**Exercise instructions:** Filter out all lines without the word "content" from the data below, please, and copy the rest.

═══ Supplied records

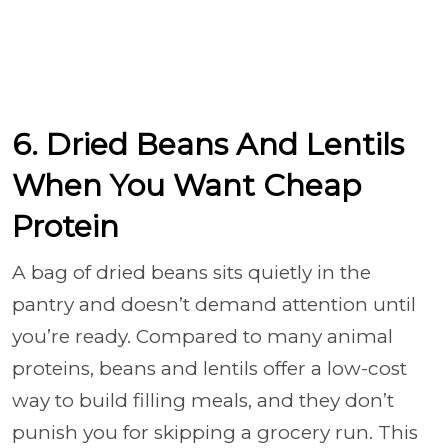
6. Dried Beans And Lentils
When You Want Cheap
Protein
A bag of dried beans sits quietly in the
pantry and doesn’t demand attention until
you’re ready. Compared to many animal
proteins, beans and lentils offer a low-cost
way to build filling meals, and they don’t
punish you for skipping a grocery run. This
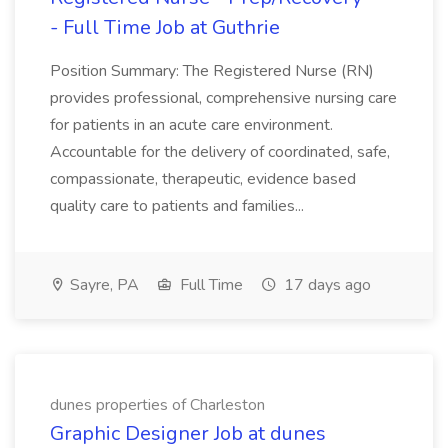
- Full Time Job at Guthrie
Position Summary: The Registered Nurse (RN)
provides professional, comprehensive nursing care
for patients in an acute care environment.
Accountable for the delivery of coordinated, safe,
compassionate, therapeutic, evidence based
quality care to patients and families...
Sayre, PA
Full Time
17 days ago
dunes properties of Charleston
Graphic Designer Job at dunes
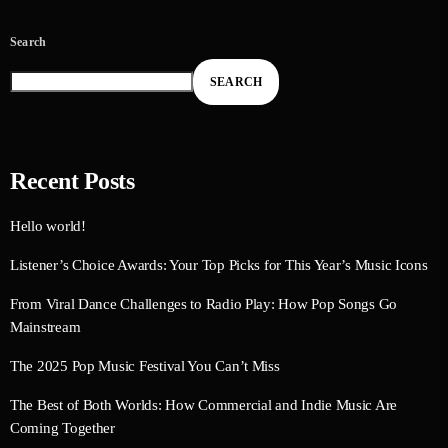
Search
SEARCH
Recent Posts
Hello world!
Listener’s Choice Awards: Your Top Picks for This Year’s Music Icons
From Viral Dance Challenges to Radio Play: How Pop Songs Go
Mainstream
The 2025 Pop Music Festival You Can’t Miss
The Best of Both Worlds: How Commercial and Indie Music Are
Coming Together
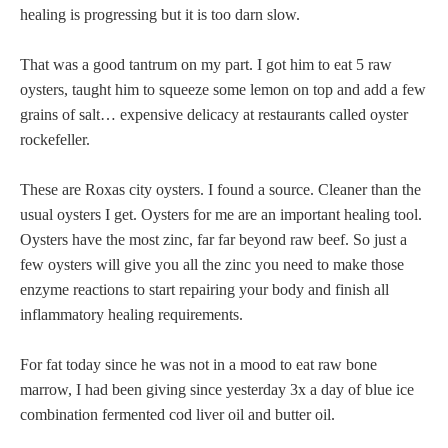
healing is progressing but it is too darn slow.
That was a good tantrum on my part. I got him to eat 5 raw
oysters, taught him to squeeze some lemon on top and add a few
grains of salt… expensive delicacy at restaurants called oyster
rockefeller.
These are Roxas city oysters. I found a source. Cleaner than the
usual oysters I get. Oysters for me are an important healing tool.
Oysters have the most zinc, far far beyond raw beef. So just a
few oysters will give you all the zinc you need to make those
enzyme reactions to start repairing your body and finish all
inflammatory healing requirements.
For fat today since he was not in a mood to eat raw bone
marrow, I had been giving since yesterday 3x a day of blue ice
combination fermented cod liver oil and butter oil.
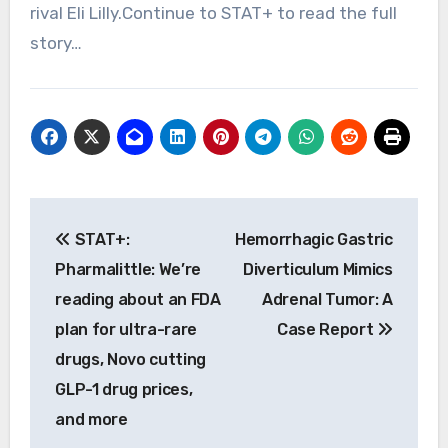
rival Eli Lilly.Continue to STAT+ to read the full
story…
Post
STAT+:
Hemorrhagic Gastric
navigation
Pharmalittle: We’re
Diverticulum Mimics
reading about an FDA
Adrenal Tumor: A
plan for ultra-rare
Case Report
drugs, Novo cutting
GLP-1 drug prices,
and more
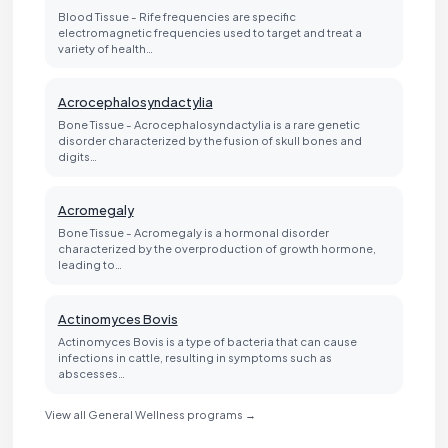
Blood Tissue - Rife frequencies are specific
electromagnetic frequencies used to target and treat a
variety of health…
Acrocephalosyndactylia
Bone Tissue - Acrocephalosyndactylia is a rare genetic
disorder characterized by the fusion of skull bones and
digits…
Acromegaly
Bone Tissue - Acromegaly is a hormonal disorder
characterized by the overproduction of growth hormone,
leading to…
Actinomyces Bovis
Actinomyces Bovis is a type of bacteria that can cause
infections in cattle, resulting in symptoms such as
abscesses…
View all General Wellness programs →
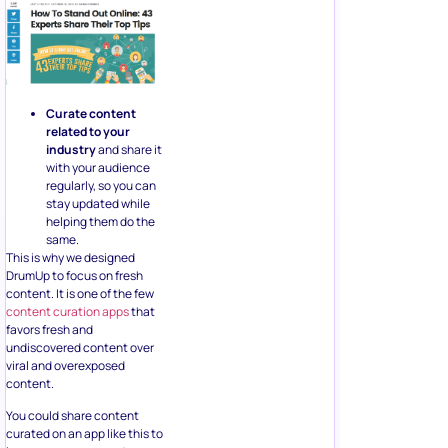
Curate content
related to your
industry
and share it
with your audience
regularly, so you can
stay updated while
helping them do the
same.
This is why we designed
DrumUp to focus on fresh
content. It is one of the few
content curation apps
that
favors fresh and
undiscovered content over
viral and overexposed
content.
You could share content
curated on an app like this to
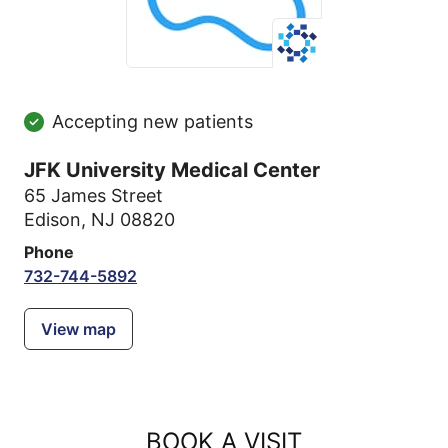
Accepting new patients
JFK University Medical Center
65 James Street
Edison, NJ 08820
Phone
732-744-5892
View map
BOOK A VISIT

══════

**Written solution:**
Curate content
content. It is one of the few
content curation apps
undiscovered content over
content.
You could share content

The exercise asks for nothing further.